Cüzâf جزاف kelimesi fıkhi bir terim olarak götürü usulle satışı ifade etmektedir. Bu kelime Farsça'da "boş konuşma, faydasız söz, hadsiz, hesapsız" manalarına gelen güzâf كزاف kelimesinin Arapçalaşmış şeklidir.

İslam Hukuku açısından mücazefe usulü yani götürü usulüne baktığımızda satılan malın miktarının belirlenmesi esas olmakla birlikte ihtiyaç sebebiyle bu kurala bir istisna getirilmiş ve ölçülüp tartılmak veya sayılmak suretiyle miktarları belirlenmemiş malların muayyen şartlar çerçevesinde tahminle yani götürü usul ile satışına izin verilmiştir. Şafiilerde mekruh olduğuna dair bir görüş bulunmakla birlikte bu usulle yapılan satışı hukukçular genel olarak geçerli kabul etmektedirler.

Götürü usul ile satışta malın satış anında hazır bulunması, miktarının ise taraflarca bilinmeyip tahminen belirlenmesi gerekir. Taraflardan birinin miktarı bilip gizlemesi durumunda bu malın götürü usulle satışı Maliki ve Hanbeliler'e göre mümkün değildir. Çünkü genel kurala aykırı olan bu satış zaruret sebebiyle geçerli sayılmıştır. Taraflardan birinin miktarı bilmesi halinde zaruret ortadan kalkmaktadır. Hem bu durumda miktarı bilmeyen kişinin aldanma ihtimali vardır. Hanefiler ve Şafiiler'de ise hakim görüşe göre taraflardan birinin miktarı bilmesi götürü satışın geçerliliğini ortadan kaldırmaz.
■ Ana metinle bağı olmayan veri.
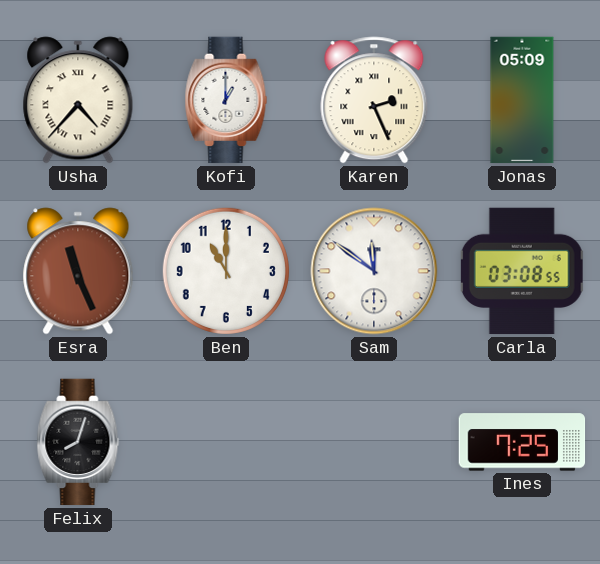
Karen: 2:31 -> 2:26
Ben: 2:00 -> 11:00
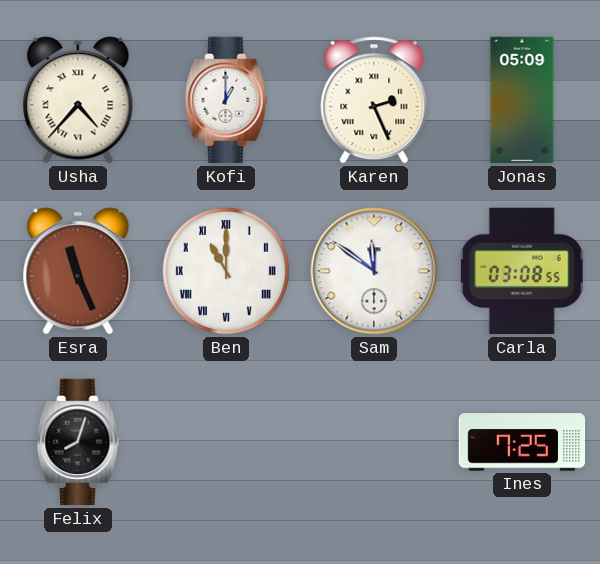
Ben numerals: Arabic -> Roman
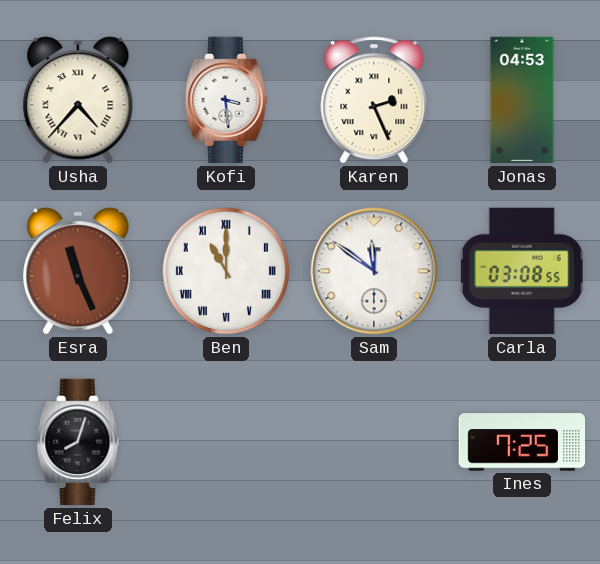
Kofi: 1:00 -> 3:29
Jonas: 05:09 -> 04:53
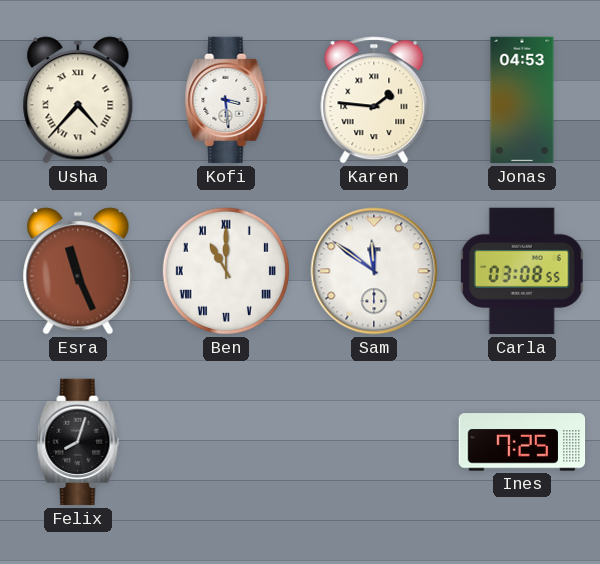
Karen: 2:26 -> 1:46
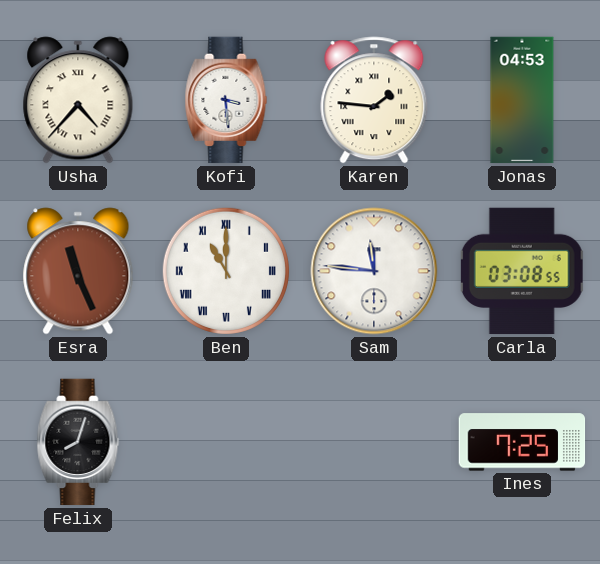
Sam: 11:51 -> 11:46
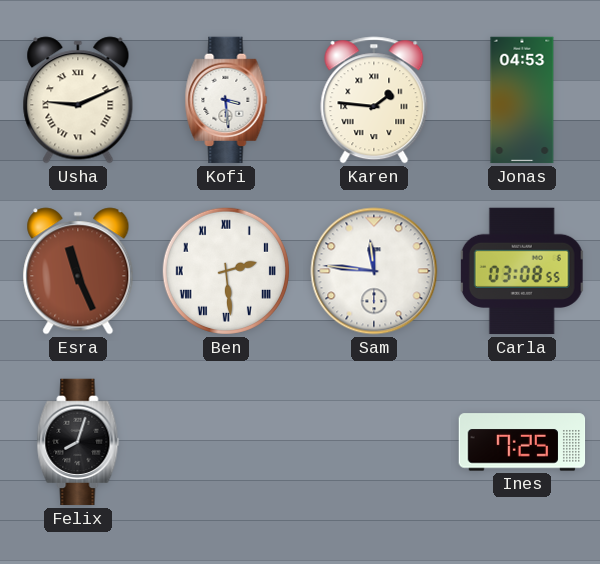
Usha: 4:37 -> 9:11
Ben: 11:00 -> 2:29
Satılan malın tane, ölçek veya tartı ile belirlenebilir olması, akdin gerçekleşmesine mani teşkil etmez. Ancak faize konu olan ribevi malların, kendi cinsleriyle götürü olarak değişimi caiz değildir. Zira bu tür malların kendi cinsleriyle değişiminde eşit ve peşin olarak mübadelesi gerekir, fazlalık faiz olarak kabul edilir. Götürü usulle satışta malın tahmin edilen miktardan az veya fazla olması ihtimali bulunduğundan, bu malların götürüsatımı caiz değildir. Bu nedenle altının altın ile, gümüşün gümüş ile götürü usulle değişimi caiz değildir.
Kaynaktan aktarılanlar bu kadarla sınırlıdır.